It has come to our attention that an email has gone out to all staff about the JR Appeal. (See email below )
Having read the email we have the following comments.
It is not true that permission to appeal was refused, the claim did not seek permission from Underhill J. The email manages to make it sound as though the Council wanted early hearing when it was entirely down to the Council that it got listed in October. Maria’s team actively wanted and expressly sought expedition and an early hearing. It is also misleading to say “designed to delay or prevent etc.” – Maria’s claim was designed to enforce the Council’s legal obligation to consult residents. Let us not forget that the court found that the Council had not complied with its obligations: the judgment reads at paragraph 76, “if the application for judicial review had been made in time I would have held that the Council had not complied with its obligations under section 3(2) of the [Local Government Act 1999]”.
The First Team update on Tuesday set out the provisional dates set for the Appeal Court hearings of 7 and 8 October. Since then we have continued to explore with the Court whether those dates could be brought forward, but so far to no avail. We are looking at the possibility of instructing a new QC in the hope that could lead to an earlier date for a hearing, although this is still dependent on the Court listing.

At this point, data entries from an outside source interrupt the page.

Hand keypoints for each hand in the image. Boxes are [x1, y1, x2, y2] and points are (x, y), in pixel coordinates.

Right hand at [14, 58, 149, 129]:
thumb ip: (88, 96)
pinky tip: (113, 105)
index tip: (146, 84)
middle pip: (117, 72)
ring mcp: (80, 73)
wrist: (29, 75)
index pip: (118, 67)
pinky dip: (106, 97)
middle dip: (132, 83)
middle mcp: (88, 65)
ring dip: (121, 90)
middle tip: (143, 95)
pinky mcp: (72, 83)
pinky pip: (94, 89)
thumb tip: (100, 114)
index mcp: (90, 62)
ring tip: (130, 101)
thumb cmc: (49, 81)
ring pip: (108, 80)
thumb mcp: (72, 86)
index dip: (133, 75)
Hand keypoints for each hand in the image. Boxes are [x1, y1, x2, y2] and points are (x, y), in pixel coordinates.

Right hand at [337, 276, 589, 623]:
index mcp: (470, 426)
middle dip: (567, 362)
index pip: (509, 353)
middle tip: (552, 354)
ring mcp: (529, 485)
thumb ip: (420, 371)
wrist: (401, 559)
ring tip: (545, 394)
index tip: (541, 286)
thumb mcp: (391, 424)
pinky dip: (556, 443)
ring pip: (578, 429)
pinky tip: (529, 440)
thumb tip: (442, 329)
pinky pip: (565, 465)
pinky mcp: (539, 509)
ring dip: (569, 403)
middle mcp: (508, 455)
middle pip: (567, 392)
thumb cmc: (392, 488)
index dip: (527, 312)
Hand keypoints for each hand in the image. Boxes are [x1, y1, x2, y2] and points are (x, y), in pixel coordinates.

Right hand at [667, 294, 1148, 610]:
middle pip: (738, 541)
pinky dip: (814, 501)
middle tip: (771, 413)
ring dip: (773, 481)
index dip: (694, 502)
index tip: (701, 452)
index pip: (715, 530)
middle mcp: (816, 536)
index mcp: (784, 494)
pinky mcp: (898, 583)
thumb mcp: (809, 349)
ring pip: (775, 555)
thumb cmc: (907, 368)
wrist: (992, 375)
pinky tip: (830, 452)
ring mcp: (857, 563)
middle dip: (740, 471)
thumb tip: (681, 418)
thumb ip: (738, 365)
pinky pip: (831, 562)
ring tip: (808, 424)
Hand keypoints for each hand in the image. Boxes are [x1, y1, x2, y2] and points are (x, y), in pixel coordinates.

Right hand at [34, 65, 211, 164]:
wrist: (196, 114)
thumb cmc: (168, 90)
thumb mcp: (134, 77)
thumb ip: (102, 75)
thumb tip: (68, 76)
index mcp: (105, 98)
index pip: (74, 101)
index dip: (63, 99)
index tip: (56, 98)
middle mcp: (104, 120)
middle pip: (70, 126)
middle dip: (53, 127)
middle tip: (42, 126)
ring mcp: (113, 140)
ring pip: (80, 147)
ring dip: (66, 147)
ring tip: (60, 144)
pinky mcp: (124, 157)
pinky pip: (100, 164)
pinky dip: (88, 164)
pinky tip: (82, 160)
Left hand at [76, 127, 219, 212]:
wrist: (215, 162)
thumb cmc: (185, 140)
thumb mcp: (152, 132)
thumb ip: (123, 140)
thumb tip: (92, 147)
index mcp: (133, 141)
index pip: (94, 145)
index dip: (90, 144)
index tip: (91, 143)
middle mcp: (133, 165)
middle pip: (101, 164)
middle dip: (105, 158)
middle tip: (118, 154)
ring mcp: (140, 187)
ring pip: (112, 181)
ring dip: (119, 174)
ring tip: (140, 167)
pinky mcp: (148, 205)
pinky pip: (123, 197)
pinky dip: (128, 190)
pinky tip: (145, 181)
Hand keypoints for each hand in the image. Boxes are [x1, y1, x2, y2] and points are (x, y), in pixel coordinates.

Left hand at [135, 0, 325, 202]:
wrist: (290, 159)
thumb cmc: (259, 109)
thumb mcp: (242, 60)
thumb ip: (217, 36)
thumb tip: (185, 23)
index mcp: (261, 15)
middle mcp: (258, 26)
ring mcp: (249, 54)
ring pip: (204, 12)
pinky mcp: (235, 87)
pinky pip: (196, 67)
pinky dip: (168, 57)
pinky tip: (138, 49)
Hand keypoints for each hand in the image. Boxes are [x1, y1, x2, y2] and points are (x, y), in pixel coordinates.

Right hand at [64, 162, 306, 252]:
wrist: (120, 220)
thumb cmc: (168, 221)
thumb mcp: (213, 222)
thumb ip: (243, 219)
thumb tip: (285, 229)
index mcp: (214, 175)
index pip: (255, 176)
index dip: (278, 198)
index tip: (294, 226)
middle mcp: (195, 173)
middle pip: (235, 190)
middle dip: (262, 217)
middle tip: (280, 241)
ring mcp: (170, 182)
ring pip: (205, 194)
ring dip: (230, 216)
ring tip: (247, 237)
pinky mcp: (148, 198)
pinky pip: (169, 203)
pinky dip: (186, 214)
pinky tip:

We remain confident that permission to appeal will not be allowed and that the benefits to our residents will be delivered. When this is confirmed we will sign the NSCSO contract. The transfer of staff to Capita would take place shortly after.
The One Barnet programme is designed to protect and enhance our ability to serve our residents through an unprecedented period of austerity. The NSCSO contract will improve the quality of our services and will save an average of £12.5m per annum. This is £12.5m which would otherwise come largely from front-line service reductions. The DRS contract will improve the quality of our services, will save an average of £3.9m per annum which would otherwise largely come from front-line service reductions, and will create a growing Barnet-based business. Cabinet has carefully considered and approved these arrangements at all stages.
The legal action pursued by the claimant is designed to delay or prevent these arrangements coming into place. The initial application for Judicial Review was not allowed by the High Court and permission to appeal was refused. The claimant has, nevertheless, sought permission direct from the Appeal Court. The council deeply regrets this.
I am acutely aware of the challenges of continuing effective service delivery during this period of uncertainty which is not of our making. I remain very grateful for the continuing commitment of all staff affected by these projects. We will be putting additional measures in place to support the continued delivery of services during this period, and more information will be available shortly for the affected areas.
10-June-2013 - 13:30
Due to the public outrage, the Council has decided to delay the signing of the NSCSO contract with Capita until the conclusion of the legal action.
“Come, shepherd, let us make an honourable retreat;
Though not with bag and baggage, yet with scrip and scrippage.”
More on that in the Barnet Today. http://goo.gl/2fetz
The legality of the One Barnet Programme of privatising 70-90% of all council services without consultation with residents was challenged in the High Court and is awaiting an appeal hearing, scheduled to 7-8 October 2013.
We were therefore amazed to hear that the council and Capita are about to sign the contract (NSCSO) on the 14 of June, before the appeal is heard, with the risk of costing Barnet tax payers huge sums of money if and when the court will find the One Barnet Programme unlawful.
We must demand that this disrespect to the legal system is stopped.
Please send the below letter or write your own to the council’s leader, Cllr Richard Cornelius.
Dear Cllr Cornelius,
Barnet’s future is awaiting the outcome of a court decision on the legality of the outsourcing contracts of the One Barnet programme. Respect for the rule of law is a pillar of our British system of democracy. Therefore, I am alarmed to discover that the council is contemplating moving on with the contract even before the court case is concluded.
This alarm is heightened when I am told that the matter is not due to be heard until October! The One Barnet programme was challenged in a judicial review whose decision on 29 April was immediately appealed. Why this delay? Apparently because Barnet’s legal representative will not be available before that. Barnet’s own team is helping create a long delay. One Barnet is being promoted as a way of saving council money in a time of austerity. You, Richard Cornelius, the council leader, said that the delay costs “effectively another £700,000 per month” (in the Barnet Press 1-5-13). So it seems Barnet is happy to accept the costs associated with the delay rather than be firm with its lawyers and serve best the interests of its residents and tax payers.
In that time, we face the prospect of the outsourcing company - Capita - taking over the council functions and staff, with all the disruption and problems that come with such changes. The court is likely to take a dim view of this, and we residents would be up in arms. This is legally very suspect, financially to unwind this decision would be hugely expensive, and most of all it shows huge contempt for the public’s democratic rights.
The council should not defy the law in this way. It should not waste our money, and it should attend very closely to public’s view.